10m+ hours on the opening weekend for Baldur's Gate 3, obviously PC only there since it's on neither Xbox nor PS5 yet. An impressive number to be sure, as proven by the fact that BG3 is #9 on the Steam peak concurrent players rankings, the two stats combined show that Larian games are no longer niche, and yet as impressive as those BG3 stats are, compare to Diablo 4:

From the combined closed and open beta weekends, Diablo 4 got 61m+ hours.

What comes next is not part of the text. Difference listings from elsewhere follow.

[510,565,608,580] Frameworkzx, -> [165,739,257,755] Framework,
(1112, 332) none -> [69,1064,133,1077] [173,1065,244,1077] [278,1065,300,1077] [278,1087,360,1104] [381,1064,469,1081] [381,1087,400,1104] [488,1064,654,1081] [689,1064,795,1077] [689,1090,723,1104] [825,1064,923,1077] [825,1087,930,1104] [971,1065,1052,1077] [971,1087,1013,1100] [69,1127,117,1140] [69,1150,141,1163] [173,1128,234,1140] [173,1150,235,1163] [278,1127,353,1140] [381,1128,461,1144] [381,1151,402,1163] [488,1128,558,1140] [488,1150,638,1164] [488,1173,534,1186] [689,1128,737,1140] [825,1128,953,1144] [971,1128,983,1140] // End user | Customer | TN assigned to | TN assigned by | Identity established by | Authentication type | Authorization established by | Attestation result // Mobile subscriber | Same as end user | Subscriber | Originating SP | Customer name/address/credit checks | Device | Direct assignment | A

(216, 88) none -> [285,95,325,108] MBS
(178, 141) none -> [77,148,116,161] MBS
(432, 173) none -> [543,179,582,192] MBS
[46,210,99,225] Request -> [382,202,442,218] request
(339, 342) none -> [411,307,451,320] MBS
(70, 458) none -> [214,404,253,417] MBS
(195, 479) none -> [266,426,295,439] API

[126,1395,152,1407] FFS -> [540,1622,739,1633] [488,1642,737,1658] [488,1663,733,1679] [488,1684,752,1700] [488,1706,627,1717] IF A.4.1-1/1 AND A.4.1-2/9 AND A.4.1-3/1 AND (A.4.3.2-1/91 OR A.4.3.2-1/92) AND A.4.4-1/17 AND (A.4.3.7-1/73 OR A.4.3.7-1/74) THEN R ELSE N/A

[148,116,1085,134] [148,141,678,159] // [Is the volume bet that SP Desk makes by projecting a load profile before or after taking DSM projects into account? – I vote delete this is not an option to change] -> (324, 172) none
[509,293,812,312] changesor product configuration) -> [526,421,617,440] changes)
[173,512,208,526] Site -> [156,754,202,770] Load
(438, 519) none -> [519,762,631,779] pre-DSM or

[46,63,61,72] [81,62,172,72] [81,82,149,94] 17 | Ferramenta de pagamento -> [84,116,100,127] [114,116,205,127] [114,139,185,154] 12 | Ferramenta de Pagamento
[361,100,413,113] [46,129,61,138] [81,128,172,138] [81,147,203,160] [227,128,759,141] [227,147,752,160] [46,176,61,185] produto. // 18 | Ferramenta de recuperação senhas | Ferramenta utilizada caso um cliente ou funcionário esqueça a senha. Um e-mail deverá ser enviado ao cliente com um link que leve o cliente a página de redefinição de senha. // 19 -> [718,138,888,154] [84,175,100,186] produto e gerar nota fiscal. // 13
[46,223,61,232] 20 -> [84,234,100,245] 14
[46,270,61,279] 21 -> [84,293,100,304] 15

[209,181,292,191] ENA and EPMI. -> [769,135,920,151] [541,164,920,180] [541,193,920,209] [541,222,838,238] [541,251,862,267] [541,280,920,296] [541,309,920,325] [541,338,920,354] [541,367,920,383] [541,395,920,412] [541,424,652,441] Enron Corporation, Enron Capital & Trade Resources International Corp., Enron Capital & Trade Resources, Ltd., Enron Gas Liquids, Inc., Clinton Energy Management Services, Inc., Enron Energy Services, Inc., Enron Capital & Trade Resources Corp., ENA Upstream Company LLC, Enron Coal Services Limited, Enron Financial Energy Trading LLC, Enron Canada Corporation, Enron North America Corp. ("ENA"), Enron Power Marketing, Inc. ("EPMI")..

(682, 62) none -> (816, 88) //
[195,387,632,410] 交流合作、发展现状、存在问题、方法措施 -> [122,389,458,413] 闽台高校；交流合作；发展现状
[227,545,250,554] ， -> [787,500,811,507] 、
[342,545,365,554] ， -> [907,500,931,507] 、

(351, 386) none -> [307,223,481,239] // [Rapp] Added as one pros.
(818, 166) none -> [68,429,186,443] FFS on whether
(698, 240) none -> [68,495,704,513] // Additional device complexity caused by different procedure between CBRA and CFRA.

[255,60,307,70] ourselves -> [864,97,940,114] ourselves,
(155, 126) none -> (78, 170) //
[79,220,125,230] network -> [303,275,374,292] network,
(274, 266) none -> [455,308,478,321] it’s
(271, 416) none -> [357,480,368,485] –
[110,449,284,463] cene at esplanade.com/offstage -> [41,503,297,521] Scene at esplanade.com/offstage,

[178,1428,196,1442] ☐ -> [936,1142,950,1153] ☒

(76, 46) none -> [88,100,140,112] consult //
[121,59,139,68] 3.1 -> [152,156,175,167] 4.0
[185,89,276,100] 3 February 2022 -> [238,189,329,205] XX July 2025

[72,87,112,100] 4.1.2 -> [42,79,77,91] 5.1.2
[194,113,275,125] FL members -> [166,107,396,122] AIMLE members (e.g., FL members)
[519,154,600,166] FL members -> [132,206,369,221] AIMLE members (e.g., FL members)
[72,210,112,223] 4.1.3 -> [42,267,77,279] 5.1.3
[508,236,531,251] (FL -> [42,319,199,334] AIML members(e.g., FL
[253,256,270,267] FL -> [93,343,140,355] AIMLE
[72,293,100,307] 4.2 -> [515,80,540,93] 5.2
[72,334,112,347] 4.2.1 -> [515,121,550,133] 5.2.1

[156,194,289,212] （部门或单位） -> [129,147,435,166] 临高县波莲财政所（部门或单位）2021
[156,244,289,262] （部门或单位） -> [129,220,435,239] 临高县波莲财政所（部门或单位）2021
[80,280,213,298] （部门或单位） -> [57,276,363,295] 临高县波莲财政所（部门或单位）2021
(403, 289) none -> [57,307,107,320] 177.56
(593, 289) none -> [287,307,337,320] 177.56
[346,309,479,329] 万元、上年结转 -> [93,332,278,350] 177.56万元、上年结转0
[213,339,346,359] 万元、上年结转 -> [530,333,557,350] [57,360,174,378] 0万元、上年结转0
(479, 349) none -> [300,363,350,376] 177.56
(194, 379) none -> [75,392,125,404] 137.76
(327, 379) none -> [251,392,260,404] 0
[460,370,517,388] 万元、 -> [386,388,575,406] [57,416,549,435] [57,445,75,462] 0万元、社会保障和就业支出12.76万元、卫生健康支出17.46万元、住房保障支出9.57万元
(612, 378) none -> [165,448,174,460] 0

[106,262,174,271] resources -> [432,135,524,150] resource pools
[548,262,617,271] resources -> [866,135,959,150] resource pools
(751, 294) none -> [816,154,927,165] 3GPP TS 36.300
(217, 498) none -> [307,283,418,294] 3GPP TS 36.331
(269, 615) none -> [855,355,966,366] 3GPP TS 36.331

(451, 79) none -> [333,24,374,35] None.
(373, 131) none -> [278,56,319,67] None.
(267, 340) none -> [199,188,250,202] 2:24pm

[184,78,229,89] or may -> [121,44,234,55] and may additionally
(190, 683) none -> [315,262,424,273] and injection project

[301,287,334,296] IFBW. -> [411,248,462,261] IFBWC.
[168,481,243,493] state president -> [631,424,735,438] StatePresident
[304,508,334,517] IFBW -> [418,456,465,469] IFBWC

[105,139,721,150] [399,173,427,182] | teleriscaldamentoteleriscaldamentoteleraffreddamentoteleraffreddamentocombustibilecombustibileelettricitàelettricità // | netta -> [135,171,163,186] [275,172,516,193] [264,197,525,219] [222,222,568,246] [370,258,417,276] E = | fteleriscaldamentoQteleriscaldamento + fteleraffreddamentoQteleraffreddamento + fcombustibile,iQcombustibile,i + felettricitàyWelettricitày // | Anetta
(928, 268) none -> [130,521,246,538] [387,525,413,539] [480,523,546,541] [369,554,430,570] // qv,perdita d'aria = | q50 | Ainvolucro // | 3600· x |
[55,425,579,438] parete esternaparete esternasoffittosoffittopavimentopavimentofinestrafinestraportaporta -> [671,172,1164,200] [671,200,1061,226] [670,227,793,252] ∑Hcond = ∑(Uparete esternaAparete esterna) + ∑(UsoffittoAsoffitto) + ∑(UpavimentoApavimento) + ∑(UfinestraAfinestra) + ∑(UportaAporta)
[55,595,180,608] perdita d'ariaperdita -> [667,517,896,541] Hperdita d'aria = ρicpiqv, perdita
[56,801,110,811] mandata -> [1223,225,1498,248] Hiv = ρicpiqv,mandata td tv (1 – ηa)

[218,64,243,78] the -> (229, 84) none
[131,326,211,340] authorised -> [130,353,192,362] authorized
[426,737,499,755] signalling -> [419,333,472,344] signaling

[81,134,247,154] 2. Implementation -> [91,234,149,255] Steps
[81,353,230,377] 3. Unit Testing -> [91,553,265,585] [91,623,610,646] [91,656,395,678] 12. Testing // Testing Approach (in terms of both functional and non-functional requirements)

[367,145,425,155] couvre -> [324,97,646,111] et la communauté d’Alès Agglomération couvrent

Now obviously some caveats here, that is 6 days vs 4 days for BG3, and 5 platforms (PC, PS4, PS5, Xbox One, Xbox Series) versus only one platform for Baldur's Gate 3, but even considering all of that 6x more hours played for Diablo 4 is impressive for sure.

Even more impressive though is Diablo 4's first full week stats, which unlike the open beta weekend, required purchasing the actual game for $70 or more (or renting the game from something like Gamefly in the US or a PC bang in Korea):

276m+ hours played. Now, again the caveats here, the Diablo 4 number is 12 days (June 1-June 12) as they included both the early access 5 days and the first 7 day week after the official release, and it is 5 platforms, PC, XB1, XS, PS4, PS5. Still, 276m hours played in 12 days is insanely impressive for Diablo 4. Just a shame that they have managed to largely collapse their playerbase since then with poor decisions, lol.

If Baldur's Gate 3 had been all 4 of it's planned platforms at launch, Windows, Mac, Xbox Series, and PS5, the hours number there obviously would have been alot bigger, shame Larian didn't have the resources for a simultaneous 4 platform launch and struggled to get splitscreen to run on Series S.